Marx lo explica mejor: “Hegel dice en alguna parte que 
todos los grandes hechos y personajes de la historia universal aparecen,
 como si dijéramos, dos veces. Pero se olvidó de agregar: una vez como 
tragedia y la otra como farsa.” ( El Dieciocho Brumario de Luis Bonaparte,
 Editorial Progreso, Moscú, 1978). El IV Reich es la farsa neoliberal de
 un modelo en descomposición. El encendido romanticismo alemán, frente a
 la racional ilustración francesa, está presente en el destino y la 
identidad nacional del (otro) pueblo elegido.
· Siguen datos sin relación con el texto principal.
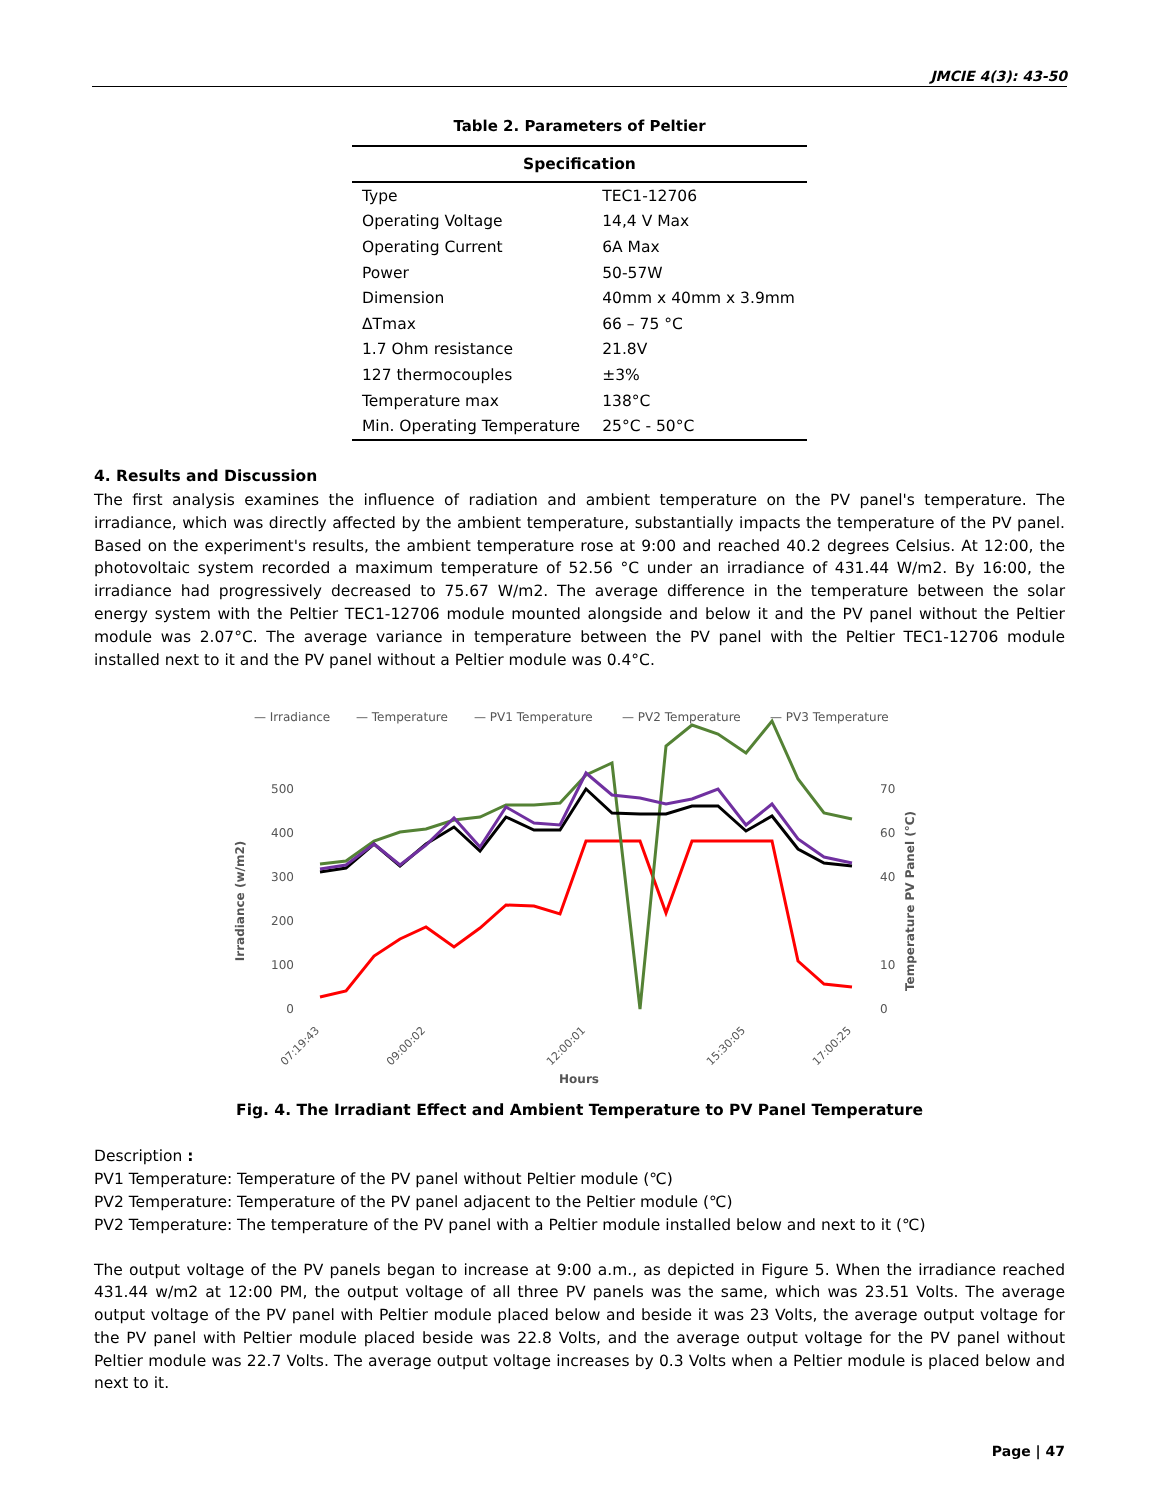JMCIE 4(3): 43-50
Table 2. Parameters of Peltier
| Specification | |
| --- | --- |
| Type | TEC1-12706 |
| Operating Voltage | 14,4 V Max |
| Operating Current | 6A Max |
| Power | 50-57W |
| Dimension | 40mm x 40mm x 3.9mm |
| ΔTmax | 66 – 75 °C |
| 1.7 Ohm resistance | 21.8V |
| 127 thermocouples | ±3% |
| Temperature max | 138°C |
| Min. Operating Temperature | 25°C - 50°C |
4. Results and Discussion
The first analysis examines the influence of radiation and ambient temperature on the PV panel's temperature. The irradiance, which was directly affected by the ambient temperature, substantially impacts the temperature of the PV panel. Based on the experiment's results, the ambient temperature rose at 9:00 and reached 40.2 degrees Celsius. At 12:00, the photovoltaic system recorded a maximum temperature of 52.56 °C under an irradiance of 431.44 W/m2. By 16:00, the irradiance had progressively decreased to 75.67 W/m2. The average difference in the temperature between the solar energy system with the Peltier TEC1-12706 module mounted alongside and below it and the PV panel without the Peltier module was 2.07°C. The average variance in temperature between the PV panel with the Peltier TEC1-12706 module installed next to it and the PV panel without a Peltier module was 0.4°C.
— Irradiance
— Temperature
— PV1 Temperature
— PV2 Temperature
— PV3 Temperature
500
400
300
200
100
0
70
60
40
10
0
Irradiance (w/m2)
Temperature PV Panel (°C)
Hours
07:19:43
09:00:02
12:00:01
15:30:05
17:00:25
Fig. 4. The Irradiant Effect and Ambient Temperature to PV Panel Temperature
Description :
PV1 Temperature: Temperature of the PV panel without Peltier module (℃)
PV2 Temperature: Temperature of the PV panel adjacent to the Peltier module (℃)
PV2 Temperature: The temperature of the PV panel with a Peltier module installed below and next to it (℃)
The output voltage of the PV panels began to increase at 9:00 a.m., as depicted in Figure 5. When the irradiance reached 431.44 w/m2 at 12:00 PM, the output voltage of all three PV panels was the same, which was 23.51 Volts. The average output voltage of the PV panel with Peltier module placed below and beside it was 23 Volts, the average output voltage for the PV panel with Peltier module placed beside was 22.8 Volts, and the average output voltage for the PV panel without Peltier module was 22.7 Volts. The average output voltage increases by 0.3 Volts when a Peltier module is placed below and next to it.
Page | 47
Algo de esto describe, con
 acierto,  Modernidad y holocausto (1989; en 
español, Sequitur, 1997), el sociólogo Zymunt Bauman, antes de 
convertirse en el analista fetiche de las clases medias: Señor de lo 
Líquido.
“Acaso no haya otro país, salvo Turquía, tan poco 
conocido y erróneamente juzgado por Europa como España”, sintetizó en un
 artículo publicado en el New York Daily Tribune, el 21 de agosto de 
1854. Una vez más, sus expresiones parecen escritas ayer, dirigidas 
contra el desprecio, racismo de clase, del Norte. Alejemos la idea del 
pensador en la torre de marfil; evitemos el anquilosamiento místico del 
clásico. Seamos irreverentes con Marx, atrevidos, y consideremos, igual 
que hacían sus contemporáneos, amigos o enemigos,  Conversaciones con Marx y Engels
 de H.M. Enzensberger (Anagrama, 1974), los trabajos, panfletos y cuerpo
 doctrinal como herramientas de generación de conciencia y agitación: 
instrumentos.
Marx es un pensador de la acción, para la acción, un 
aldabonazo en la estructura social y patrimonial de la segunda mitad del
 siglo XIX. Su lectura, hoy, contra el furor de las formas extremas de 
monetarismo, contra la idea de que no existe -fin de la Historia 
hegeliana- alternativa al capitalismo, desvela (y ridiculiza) el mito 
del pensamiento dominante. Con una leve adecuación terminológica al 
presente, el Moro resurge como el indignado consciente, un militante de 
la transformación que, además de rodear el Congreso, agitar las 
burocracias de los partidos de izquierda y apuntarse a todas las 
plataformas posibles, asume la complejidad: nunca la derrota. Como dice 
el personaje Marx en la obra citada de Zinn: “¿No os habéis preguntado 
nunca por qué es necesario declararme muerto una y otra vez?”